■ **PROBLEM**: Every line containing the word "degrees" must be pulled from the records.

■ **MATERIAL TO PROCESS**:
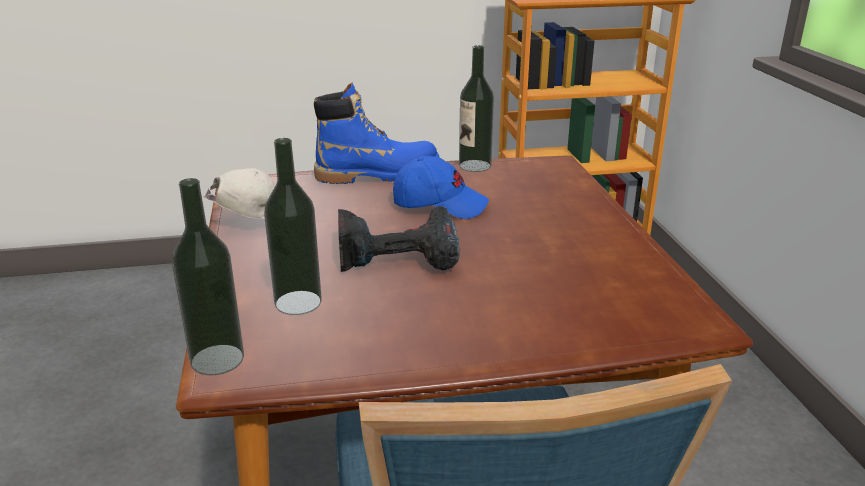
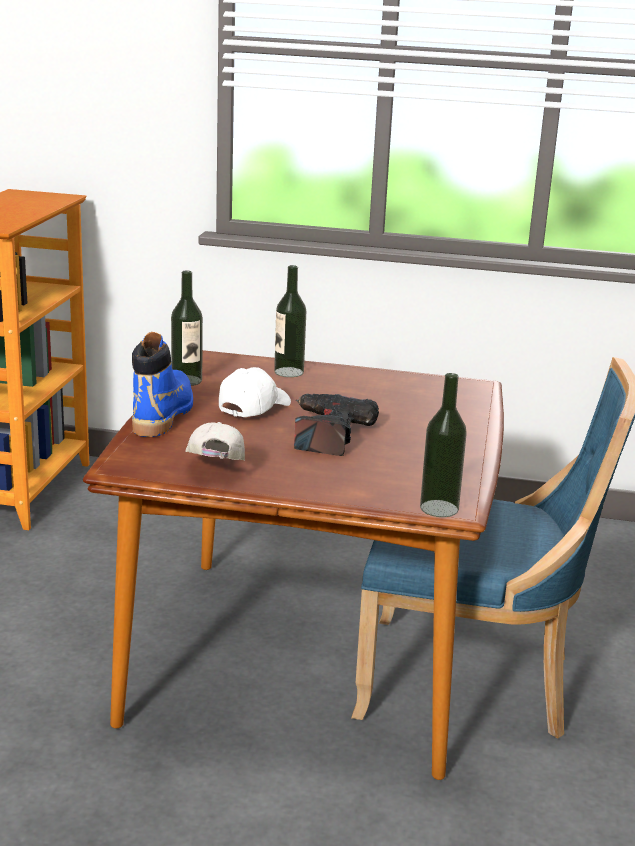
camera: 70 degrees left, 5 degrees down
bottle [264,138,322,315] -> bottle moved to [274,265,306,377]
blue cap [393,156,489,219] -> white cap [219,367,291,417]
---
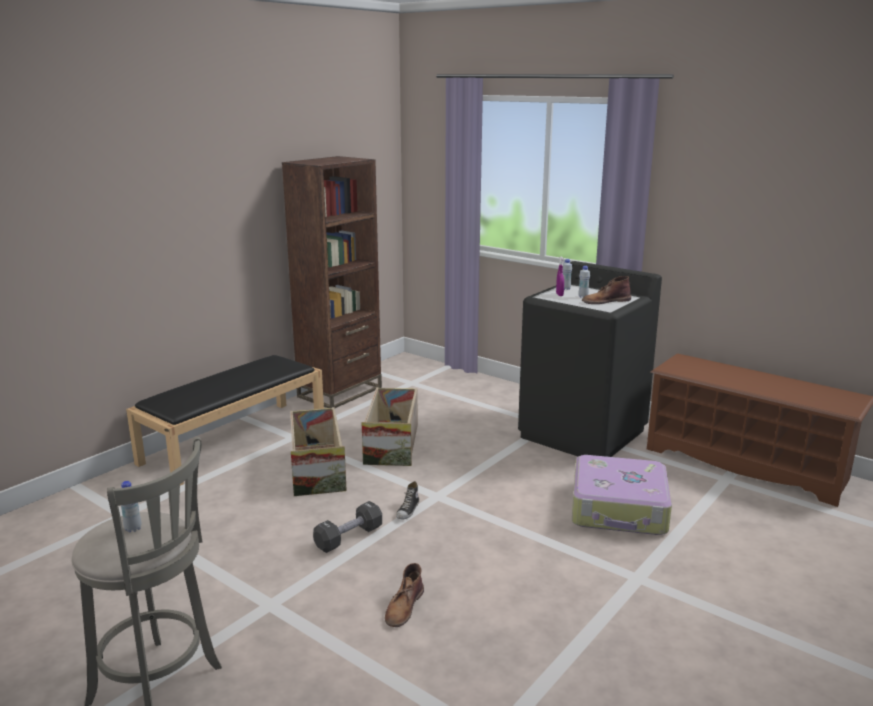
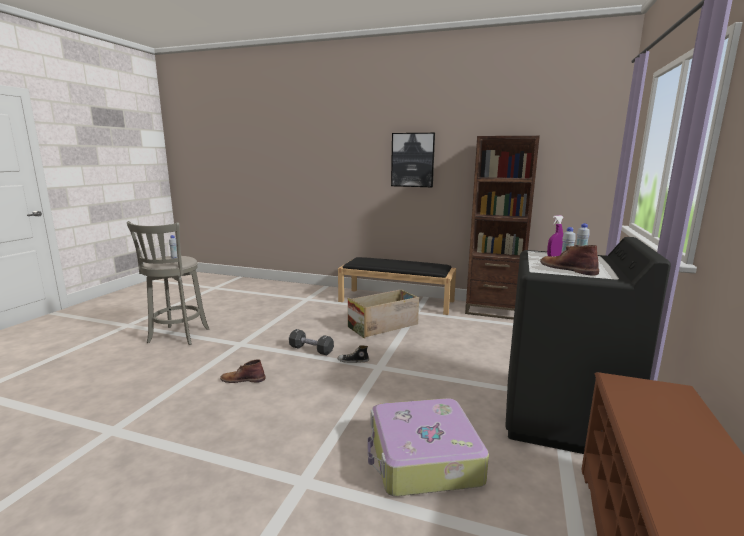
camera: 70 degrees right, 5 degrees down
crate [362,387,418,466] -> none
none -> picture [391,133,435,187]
==
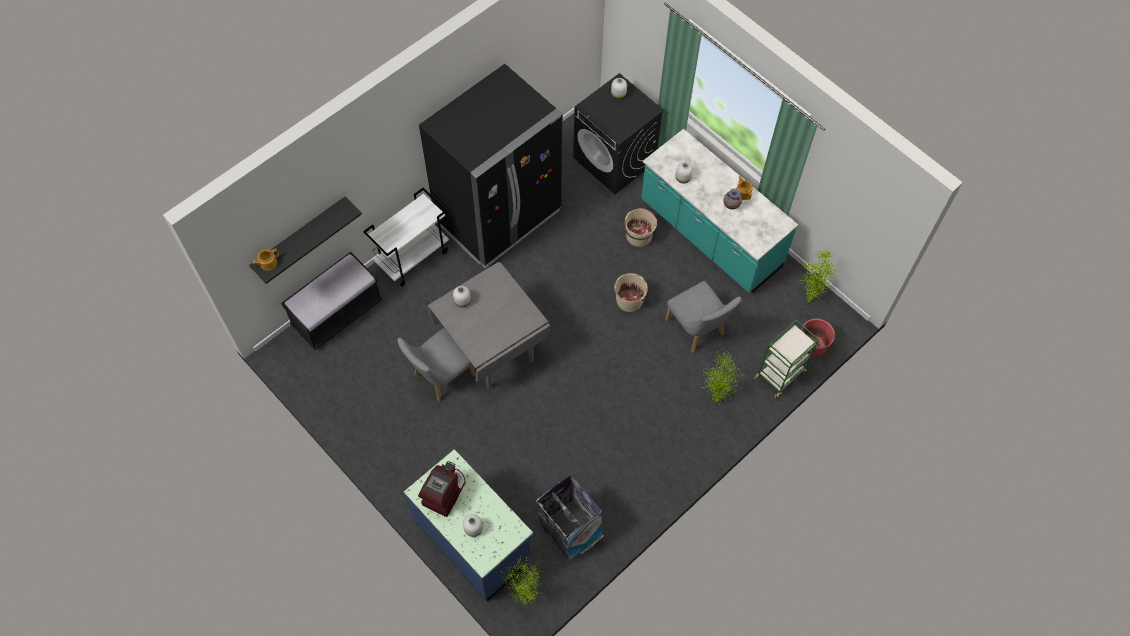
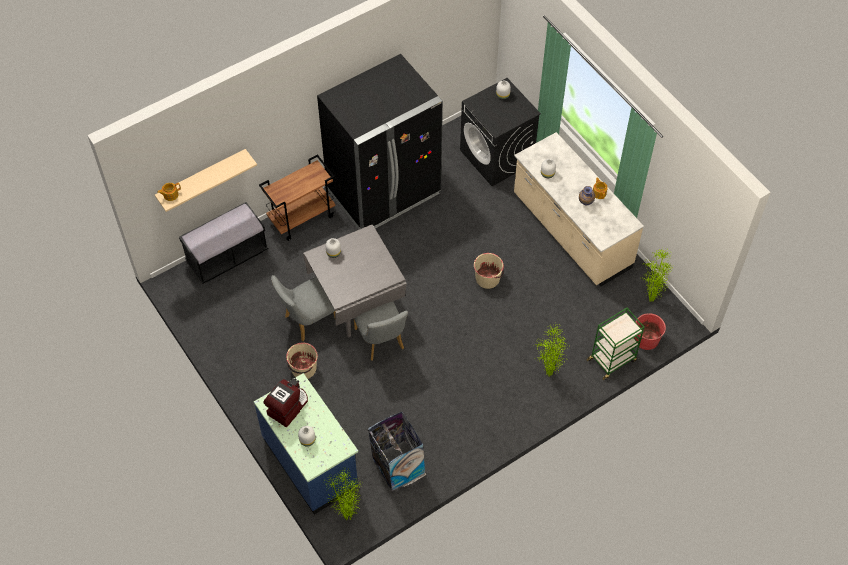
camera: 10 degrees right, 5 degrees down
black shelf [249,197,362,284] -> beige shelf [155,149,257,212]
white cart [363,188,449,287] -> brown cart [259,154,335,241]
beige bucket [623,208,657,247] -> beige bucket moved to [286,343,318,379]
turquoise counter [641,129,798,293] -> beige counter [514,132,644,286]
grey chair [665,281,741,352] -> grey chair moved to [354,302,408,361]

■ **ANSWER**:
camera: 70 degrees left, 5 degrees down
camera: 70 degrees right, 5 degrees down
camera: 10 degrees right, 5 degrees down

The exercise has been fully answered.